◆ **Activity**:
Your job is to restate each entry word for word.

[Start of section]

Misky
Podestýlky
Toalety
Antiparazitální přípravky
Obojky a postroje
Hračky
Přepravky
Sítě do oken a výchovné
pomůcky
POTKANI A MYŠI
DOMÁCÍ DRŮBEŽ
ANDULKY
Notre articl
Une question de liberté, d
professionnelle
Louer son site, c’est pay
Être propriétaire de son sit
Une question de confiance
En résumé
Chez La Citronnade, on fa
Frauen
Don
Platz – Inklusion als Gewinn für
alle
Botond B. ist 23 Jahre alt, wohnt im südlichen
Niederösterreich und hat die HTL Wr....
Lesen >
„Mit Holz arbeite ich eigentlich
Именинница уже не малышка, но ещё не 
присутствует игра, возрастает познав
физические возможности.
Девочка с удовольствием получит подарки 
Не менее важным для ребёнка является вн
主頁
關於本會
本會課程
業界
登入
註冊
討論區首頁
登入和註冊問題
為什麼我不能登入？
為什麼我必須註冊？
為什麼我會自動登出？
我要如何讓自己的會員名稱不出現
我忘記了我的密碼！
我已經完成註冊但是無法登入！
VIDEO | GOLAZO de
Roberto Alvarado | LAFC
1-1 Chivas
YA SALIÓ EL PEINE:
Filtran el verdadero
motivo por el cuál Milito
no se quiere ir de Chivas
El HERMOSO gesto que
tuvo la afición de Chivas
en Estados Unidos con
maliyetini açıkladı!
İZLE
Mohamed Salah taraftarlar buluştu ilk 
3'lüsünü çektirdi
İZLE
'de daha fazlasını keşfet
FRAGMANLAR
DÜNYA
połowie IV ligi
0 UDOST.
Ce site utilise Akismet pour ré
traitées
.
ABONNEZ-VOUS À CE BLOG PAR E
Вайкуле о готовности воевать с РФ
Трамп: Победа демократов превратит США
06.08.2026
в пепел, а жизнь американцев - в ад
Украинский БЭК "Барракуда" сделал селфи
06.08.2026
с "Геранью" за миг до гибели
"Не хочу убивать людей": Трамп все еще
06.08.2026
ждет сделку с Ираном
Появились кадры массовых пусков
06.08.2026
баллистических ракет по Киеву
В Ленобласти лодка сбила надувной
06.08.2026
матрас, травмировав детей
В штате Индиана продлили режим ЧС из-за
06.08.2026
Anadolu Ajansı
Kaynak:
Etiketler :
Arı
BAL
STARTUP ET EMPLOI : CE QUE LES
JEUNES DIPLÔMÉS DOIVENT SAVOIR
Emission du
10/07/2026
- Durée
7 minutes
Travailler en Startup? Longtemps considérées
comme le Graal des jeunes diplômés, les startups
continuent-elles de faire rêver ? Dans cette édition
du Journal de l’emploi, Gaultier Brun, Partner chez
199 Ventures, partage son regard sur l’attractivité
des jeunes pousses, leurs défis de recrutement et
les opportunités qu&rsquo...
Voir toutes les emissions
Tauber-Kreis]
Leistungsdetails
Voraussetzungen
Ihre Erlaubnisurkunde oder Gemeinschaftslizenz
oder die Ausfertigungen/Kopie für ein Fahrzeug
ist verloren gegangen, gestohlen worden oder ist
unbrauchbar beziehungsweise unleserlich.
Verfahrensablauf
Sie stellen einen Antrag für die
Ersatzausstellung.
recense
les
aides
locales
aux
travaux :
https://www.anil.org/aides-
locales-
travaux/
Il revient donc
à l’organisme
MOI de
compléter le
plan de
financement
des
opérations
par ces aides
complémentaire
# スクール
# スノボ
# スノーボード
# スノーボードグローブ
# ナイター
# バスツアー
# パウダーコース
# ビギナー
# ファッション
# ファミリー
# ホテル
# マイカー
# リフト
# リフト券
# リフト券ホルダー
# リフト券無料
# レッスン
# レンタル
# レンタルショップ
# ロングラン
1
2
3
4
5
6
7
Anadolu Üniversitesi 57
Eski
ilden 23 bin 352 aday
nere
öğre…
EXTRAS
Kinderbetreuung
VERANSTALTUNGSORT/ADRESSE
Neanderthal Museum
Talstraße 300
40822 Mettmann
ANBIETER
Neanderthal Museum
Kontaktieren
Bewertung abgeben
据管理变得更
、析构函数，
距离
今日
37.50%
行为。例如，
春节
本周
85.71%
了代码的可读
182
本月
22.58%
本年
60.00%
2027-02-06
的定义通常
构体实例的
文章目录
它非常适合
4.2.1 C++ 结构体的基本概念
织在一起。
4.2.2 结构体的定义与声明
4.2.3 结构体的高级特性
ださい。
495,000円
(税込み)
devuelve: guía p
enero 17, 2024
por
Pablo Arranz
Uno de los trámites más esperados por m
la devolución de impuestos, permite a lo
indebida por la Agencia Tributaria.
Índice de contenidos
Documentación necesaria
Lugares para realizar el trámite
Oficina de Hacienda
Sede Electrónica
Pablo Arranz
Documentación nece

[End of section]

◆ **Task output**:
Misky
Podestýlky
Toalety
Antiparazitální přípravky
Obojky a postroje
Hračky
Přepravky
Sítě do oken a výchovné
pomůcky
POTKANI A MYŠI
DOMÁCÍ DRŮBEŽ
ANDULKY
Notre articl
Une question de liberté, d
professionnelle
Louer son site, c’est pay
Être propriétaire de son sit
Une question de confiance
En résumé
Chez La Citronnade, on fa
Frauen
Don
Platz – Inklusion als Gewinn für
alle
Botond B. ist 23 Jahre alt, wohnt im südlichen
Niederösterreich und hat die HTL Wr....
Lesen >
„Mit Holz arbeite ich eigentlich
Именинница уже не малышка, но ещё не 
присутствует игра, возрастает познав
физические возможности.
Девочка с удовольствием получит подарки 
Не менее важным для ребёнка является вн
主頁
關於本會
本會課程
業界
登入
註冊
討論區首頁
登入和註冊問題
為什麼我不能登入？
為什麼我必須註冊？
為什麼我會自動登出？
我要如何讓自己的會員名稱不出現
我忘記了我的密碼！
我已經完成註冊但是無法登入！
VIDEO | GOLAZO de
Roberto Alvarado | LAFC
1-1 Chivas
YA SALIÓ EL PEINE:
Filtran el verdadero
motivo por el cuál Milito
no se quiere ir de Chivas
El HERMOSO gesto que
tuvo la afición de Chivas
en Estados Unidos con
maliyetini açıkladı!
İZLE
Mohamed Salah taraftarlar buluştu ilk 
3'lüsünü çektirdi
İZLE
'de daha fazlasını keşfet
FRAGMANLAR
DÜNYA
połowie IV ligi
0 UDOST.
Ce site utilise Akismet pour ré
traitées
.
ABONNEZ-VOUS À CE BLOG PAR E
Вайкуле о готовности воевать с РФ
Трамп: Победа демократов превратит США
06.08.2026
в пепел, а жизнь американцев - в ад
Украинский БЭК "Барракуда" сделал селфи
06.08.2026
с "Геранью" за миг до гибели
"Не хочу убивать людей": Трамп все еще
06.08.2026
ждет сделку с Ираном
Появились кадры массовых пусков
06.08.2026
баллистических ракет по Киеву
В Ленобласти лодка сбила надувной
06.08.2026
матрас, травмировав детей
В штате Индиана продлили режим ЧС из-за
06.08.2026
Anadolu Ajansı
Kaynak:
Etiketler :
Arı
BAL
STARTUP ET EMPLOI : CE QUE LES
JEUNES DIPLÔMÉS DOIVENT SAVOIR
Emission du
10/07/2026
- Durée
7 minutes
Travailler en Startup? Longtemps considérées
comme le Graal des jeunes diplômés, les startups
continuent-elles de faire rêver ? Dans cette édition
du Journal de l’emploi, Gaultier Brun, Partner chez
199 Ventures, partage son regard sur l’attractivité
des jeunes pousses, leurs défis de recrutement et
les opportunités qu&rsquo...
Voir toutes les emissions
Tauber-Kreis]
Leistungsdetails
Voraussetzungen
Ihre Erlaubnisurkunde oder Gemeinschaftslizenz
oder die Ausfertigungen/Kopie für ein Fahrzeug
ist verloren gegangen, gestohlen worden oder ist
unbrauchbar beziehungsweise unleserlich.
Verfahrensablauf
Sie stellen einen Antrag für die
Ersatzausstellung.
recense
les
aides
locales
aux
travaux :
https://www.anil.org/aides-
locales-
travaux/
Il revient donc
à l’organisme
MOI de
compléter le
plan de
financement
des
opérations
par ces aides
complémentaire
# スクール
# スノボ
# スノーボード
# スノーボードグローブ
# ナイター
# バスツアー
# パウダーコース
# ビギナー
# ファッション
# ファミリー
# ホテル
# マイカー
# リフト
# リフト券
# リフト券ホルダー
# リフト券無料
# レッスン
# レンタル
# レンタルショップ
# ロングラン
1
2
3
4
5
6
7
Anadolu Üniversitesi 57
Eski
ilden 23 bin 352 aday
nere
öğre…
EXTRAS
Kinderbetreuung
VERANSTALTUNGSORT/ADRESSE
Neanderthal Museum
Talstraße 300
40822 Mettmann
ANBIETER
Neanderthal Museum
Kontaktieren
Bewertung abgeben
据管理变得更
、析构函数，
距离
今日
37.50%
行为。例如，
春节
本周
85.71%
了代码的可读
182
本月
22.58%
本年
60.00%
2027-02-06
的定义通常
构体实例的
文章目录
它非常适合
4.2.1 C++ 结构体的基本概念
织在一起。
4.2.2 结构体的定义与声明
4.2.3 结构体的高级特性
ださい。
495,000円
(税込み)
devuelve: guía p
enero 17, 2024
por
Pablo Arranz
Uno de los trámites más esperados por m
la devolución de impuestos, permite a lo
indebida por la Agencia Tributaria.
Índice de contenidos
Documentación necesaria
Lugares para realizar el trámite
Oficina de Hacienda
Sede Electrónica
Pablo Arranz
Documentación nece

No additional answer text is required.